According to Angus Young, director at Prime Reason, relooking performance management is something that should have been done quite some time ago.

“Relooking performance management is something that should have been done quite some time ago”

“Organisations need to embrace performance management as a route to innovation, as a way of recognising people, rather than as a way not to pay people their full bonuses,” he says. “Traditionally, it’s been linked to the 13th cheque, so if the company does well, people do well. Then it became a budget item and finance did the calculations based on the premise that only x% of people were allowed to be over achievers and y% needed to be underachievers.”

Disincentivising the majority

However, this strategy only works well for the upper 5% of the company. The rest, even those that work hard and put in the hours, don’t enjoy the incentive. Instead, this narrative implies that 75% of the company is made up of those whose performances are simply middle of the road and 20% are bad performers.
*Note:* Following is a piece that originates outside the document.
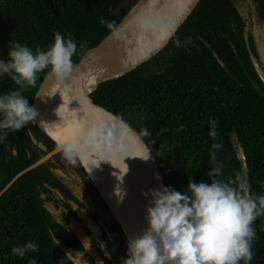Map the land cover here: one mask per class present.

This makes the work done, the time put in, the commitments made by these employees “invalid”.

“No employee wants to be considered an underachiever or wants to be seen as ‘less than’, so the old ways of managing performance with nebulous goals and additional workloads and complex measurements are just limiting their performance and wellbeing,” says Young. “These are factors that are measured subjectively, and what’s really needed is to measure performance quantitively.”

Align outcomes with objectives

Outcomes can be measured accurately, and these should be measured against the vision of the company, the achievement of strategic goals and the overall objectives of the organisation. These should be developed by leadership to provide people with solid frameworks that have both a long- and short-term impact on performance, for both company and individual. Managers should use these strategic objectives to determine what benchmarks they set for their people. In part, they should be measured against how their teams perform against these objectives. By aligning or cascading these strategic objectives all the way down, the performance management process becomes granular, current and strategically aligned throughout the organisation.

“This granular level of focus ensures that everybody has a renewed sense of purpose and energy,” says Young. “This can energise the organisation as every person is working towards a common goal; this one great thing that everyone is contributing to. This is a culture shift that, when done correctly, can provide a solid platform for employee recognition. It values those who have come to work every day and stayed at that same company for 20 years of service. It recognises an honest day’s work, not a vague performance metric that’s shifty in both measurement and achievement.”

Creating value

Performance management, done inclusively, creates accountability and gives people a sense of value. They feel supported, so they engage with the company at an emotional level – and the results show in customer satisfaction and in how the company is growing in terms of market share and capability. When people are inspired, they can achieve great things.

As an example, says Young, companies should “set objectives around customer satisfaction and retention, then break these down and find innovative or creative goals that inspire your people. Your vocabulary should be focused on how to get people to do more, how to be a better version of themselves, and how to achieve their goals. It’s about striving to do better.”

“Done right, performance management is a platform for employee engagement and sustainable overachievement”

“Done right,” says Young, “performance management is a platform for employee engagement and sustainable overachievement for the business and employees.”Companies can work with third-party experts who can help them to simplify and modernise their performance management processes. Systems should be very intuitive so that managers and employees don’t get frustrated. Systems create focus and visibility around the lead and lag indicators, and ultimately are a measure of the heartbeat of the organisation.